The big drama in the galleries isn’t their design, but the way the Tate has re-displayed its permanent collection. In a radical break with the practice of exhibiting works chronologically and by school, the art is presented in four themed categories — landscape, history painting, still life and the body — that take off from basic genres established by the French Academy in the 17th century. The idea is to make earlier Modernist masterpieces more accessible by linking them to contemporary concerns: In one gallery, paintings by Picasso are intermingled among works by Cindy Sherman.
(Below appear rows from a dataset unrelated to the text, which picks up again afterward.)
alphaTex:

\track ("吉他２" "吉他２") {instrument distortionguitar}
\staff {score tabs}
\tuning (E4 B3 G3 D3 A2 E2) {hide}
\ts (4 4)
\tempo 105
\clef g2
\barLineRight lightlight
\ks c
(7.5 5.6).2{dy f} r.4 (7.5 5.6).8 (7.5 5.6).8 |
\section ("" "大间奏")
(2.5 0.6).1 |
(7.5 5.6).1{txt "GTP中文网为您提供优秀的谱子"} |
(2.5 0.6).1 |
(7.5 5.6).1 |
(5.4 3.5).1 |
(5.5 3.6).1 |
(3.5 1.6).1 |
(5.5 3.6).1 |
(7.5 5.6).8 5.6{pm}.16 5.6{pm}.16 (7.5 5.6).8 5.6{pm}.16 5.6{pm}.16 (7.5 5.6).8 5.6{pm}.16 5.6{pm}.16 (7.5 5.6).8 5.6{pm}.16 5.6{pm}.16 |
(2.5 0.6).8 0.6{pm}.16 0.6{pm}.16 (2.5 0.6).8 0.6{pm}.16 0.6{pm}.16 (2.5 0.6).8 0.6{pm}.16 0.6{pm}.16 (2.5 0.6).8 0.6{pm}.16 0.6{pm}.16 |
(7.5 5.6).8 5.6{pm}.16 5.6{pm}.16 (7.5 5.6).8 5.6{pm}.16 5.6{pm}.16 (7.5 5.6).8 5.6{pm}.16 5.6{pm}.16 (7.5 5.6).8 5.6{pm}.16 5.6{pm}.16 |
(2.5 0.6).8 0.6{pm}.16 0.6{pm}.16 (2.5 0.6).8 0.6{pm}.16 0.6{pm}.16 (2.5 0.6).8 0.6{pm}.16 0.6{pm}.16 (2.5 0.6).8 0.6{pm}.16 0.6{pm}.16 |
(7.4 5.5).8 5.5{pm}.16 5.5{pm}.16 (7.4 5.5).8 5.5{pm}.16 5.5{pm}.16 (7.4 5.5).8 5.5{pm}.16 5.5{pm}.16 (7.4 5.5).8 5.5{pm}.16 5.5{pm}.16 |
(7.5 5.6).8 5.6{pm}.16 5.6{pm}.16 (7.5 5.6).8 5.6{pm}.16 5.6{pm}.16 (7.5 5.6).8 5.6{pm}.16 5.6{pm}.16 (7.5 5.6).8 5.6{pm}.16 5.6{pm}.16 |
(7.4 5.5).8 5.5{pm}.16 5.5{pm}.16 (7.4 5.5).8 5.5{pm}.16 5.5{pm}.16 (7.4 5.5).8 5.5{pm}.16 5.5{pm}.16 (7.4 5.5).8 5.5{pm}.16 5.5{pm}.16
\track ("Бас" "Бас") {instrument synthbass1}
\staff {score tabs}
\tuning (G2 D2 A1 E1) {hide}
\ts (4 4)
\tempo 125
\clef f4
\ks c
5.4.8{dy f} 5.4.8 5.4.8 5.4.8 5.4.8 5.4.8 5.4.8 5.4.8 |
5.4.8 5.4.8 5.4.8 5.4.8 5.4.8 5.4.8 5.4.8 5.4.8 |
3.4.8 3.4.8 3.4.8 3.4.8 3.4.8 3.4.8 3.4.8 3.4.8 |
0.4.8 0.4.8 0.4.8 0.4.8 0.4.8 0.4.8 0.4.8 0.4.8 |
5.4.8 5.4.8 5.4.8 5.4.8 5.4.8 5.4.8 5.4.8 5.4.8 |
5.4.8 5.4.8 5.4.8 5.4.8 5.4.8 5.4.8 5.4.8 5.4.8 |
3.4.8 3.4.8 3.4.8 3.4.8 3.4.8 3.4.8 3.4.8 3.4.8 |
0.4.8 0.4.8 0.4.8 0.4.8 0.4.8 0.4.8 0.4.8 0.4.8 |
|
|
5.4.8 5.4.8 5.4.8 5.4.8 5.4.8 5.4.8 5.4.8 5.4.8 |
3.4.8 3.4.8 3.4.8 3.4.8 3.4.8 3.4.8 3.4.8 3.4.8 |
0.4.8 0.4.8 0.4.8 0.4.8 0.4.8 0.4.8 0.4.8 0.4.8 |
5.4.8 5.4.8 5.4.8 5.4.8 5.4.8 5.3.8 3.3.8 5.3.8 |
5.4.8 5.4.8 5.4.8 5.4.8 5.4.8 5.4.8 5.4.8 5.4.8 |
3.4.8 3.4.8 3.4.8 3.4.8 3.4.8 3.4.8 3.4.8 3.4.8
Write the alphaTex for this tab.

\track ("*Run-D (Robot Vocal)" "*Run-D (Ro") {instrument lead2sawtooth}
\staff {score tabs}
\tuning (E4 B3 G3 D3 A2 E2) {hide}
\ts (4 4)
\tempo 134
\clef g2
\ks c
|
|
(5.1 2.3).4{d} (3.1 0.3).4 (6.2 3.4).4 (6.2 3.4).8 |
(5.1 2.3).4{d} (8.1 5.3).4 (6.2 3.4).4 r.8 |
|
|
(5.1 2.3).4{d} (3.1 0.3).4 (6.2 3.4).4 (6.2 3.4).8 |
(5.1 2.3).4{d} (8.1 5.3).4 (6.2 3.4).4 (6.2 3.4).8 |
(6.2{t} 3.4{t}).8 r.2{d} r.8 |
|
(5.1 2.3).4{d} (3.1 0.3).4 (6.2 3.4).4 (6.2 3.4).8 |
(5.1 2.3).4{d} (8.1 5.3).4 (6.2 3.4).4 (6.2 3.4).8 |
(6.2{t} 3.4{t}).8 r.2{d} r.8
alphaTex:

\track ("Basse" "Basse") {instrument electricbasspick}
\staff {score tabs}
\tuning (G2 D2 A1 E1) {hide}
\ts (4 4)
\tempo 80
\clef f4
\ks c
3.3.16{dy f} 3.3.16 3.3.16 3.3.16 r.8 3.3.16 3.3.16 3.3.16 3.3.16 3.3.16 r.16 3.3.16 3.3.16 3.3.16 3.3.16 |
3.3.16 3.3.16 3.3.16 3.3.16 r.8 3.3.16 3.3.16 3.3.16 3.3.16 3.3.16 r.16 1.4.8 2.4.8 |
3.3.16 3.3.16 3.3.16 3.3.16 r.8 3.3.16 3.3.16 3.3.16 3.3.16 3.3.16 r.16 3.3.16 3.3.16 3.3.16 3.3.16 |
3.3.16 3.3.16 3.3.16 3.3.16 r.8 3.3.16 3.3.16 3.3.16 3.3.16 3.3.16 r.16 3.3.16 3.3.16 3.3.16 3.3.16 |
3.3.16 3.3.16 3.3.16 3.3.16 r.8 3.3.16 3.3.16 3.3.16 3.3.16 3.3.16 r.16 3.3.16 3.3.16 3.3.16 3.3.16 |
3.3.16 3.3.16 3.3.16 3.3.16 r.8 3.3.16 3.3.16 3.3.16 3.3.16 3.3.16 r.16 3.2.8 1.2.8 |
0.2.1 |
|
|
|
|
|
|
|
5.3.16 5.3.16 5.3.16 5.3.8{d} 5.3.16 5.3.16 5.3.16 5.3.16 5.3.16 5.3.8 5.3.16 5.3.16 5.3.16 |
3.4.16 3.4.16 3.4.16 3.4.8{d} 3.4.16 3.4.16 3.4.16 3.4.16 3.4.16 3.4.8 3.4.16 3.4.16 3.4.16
In practice, though, this kind of themeing flattens our sense of how art practices develop over time, and actually obscures the complex interconnections between artworks whose ostensible subject matter may appear to be worlds apart — the lines of influence, say, between Pollock’s splatter paintings and the development of happenings and performance art.

The only other significant blot in this otherwise wonderful building is the fact that its largest and most spectacular feature — the entrance hall — is completely unsuited to showing art. The museum’s plan to exhibit large sculptures there — a gnarly Louise Bourgeois spider with 24-foot-long legs is on hand for the opening — seems utterly misguided, as even the most enormous works will inevitably look like miniatures in this immense setting. You get the impression that the Tate’s curators, by installing works on the ground floor, are simply trying to conceal the fact that the hall is no more than a great vehicle for wowing crowds. Indeed, it’s basically the equivalent of the exploding volcano outside the Mirage hotel in Las Vegas — a teasing promise of excitement meant to draw you on toward the galleries themselves.

As a themed business enterprise, Tate Modern isn’t all that remote from Vegas. Like any self-respecting new museum, it boasts a rooftop restaurant (with a view of St. Paul’s Cathedral), a number of bars and cafés, and an enormous store stretching across two levels. In addition to maintaining another shop in a London department store, the Tate recently announced a joint for-profit Internet venture with the Museum of Modern Art, appealing to customers who want to “access, understand and purchase the best in modern art, design and culture,” as a press release declared.

Finally, like the Guggenheim with its satellites in Bilbao and Berlin, the Tate is an expanding franchise, with smaller but significant venues already in place in Liverpool and Cornwall. Its influence stretches beyond the realm of art. And why shouldn’t it? If Gehry’s Bilbao museum could transform a little-known center of Basque terrorism and industrial decline into an international cultural landmark, presumably Tate Modern can aspire to be the new face of 21st-century London. Locally, it has already functioned as a power plant of economic growth, spurring real estate development throughout its lower-income neighborhood of Southwark.

The museum’s reinvention as a contemporary mass medium has its downside, of course. The stadium-rock approach to exhibition making is severely limited: A great deal of art, after all, is still designed to be seen by relatively small groups of people at a time, and works that require sustained contemplation don’t lend themselves to the conveyer-belt traffic flows enforced by blockbuster shows.

But as a mass medium, the museum building has distinct advantages. Far more effectively than a work of art, it can serve as a key icon of a city’s identity, a public symbol of shared values, or it can even suggest, like the architectural counterpart of a novel, a provocative world-view. And for a society that prizes packaging over content, it is the ideal cultural totem.

Tate Modern wants to be all of these things — to be far more, in other words, than the sum of its parts. Its awe-inspiring building succeeds beautifully, but it also leaves you wondering at what cost, and whether art can thrive under the big top if it’s no longer the main attraction.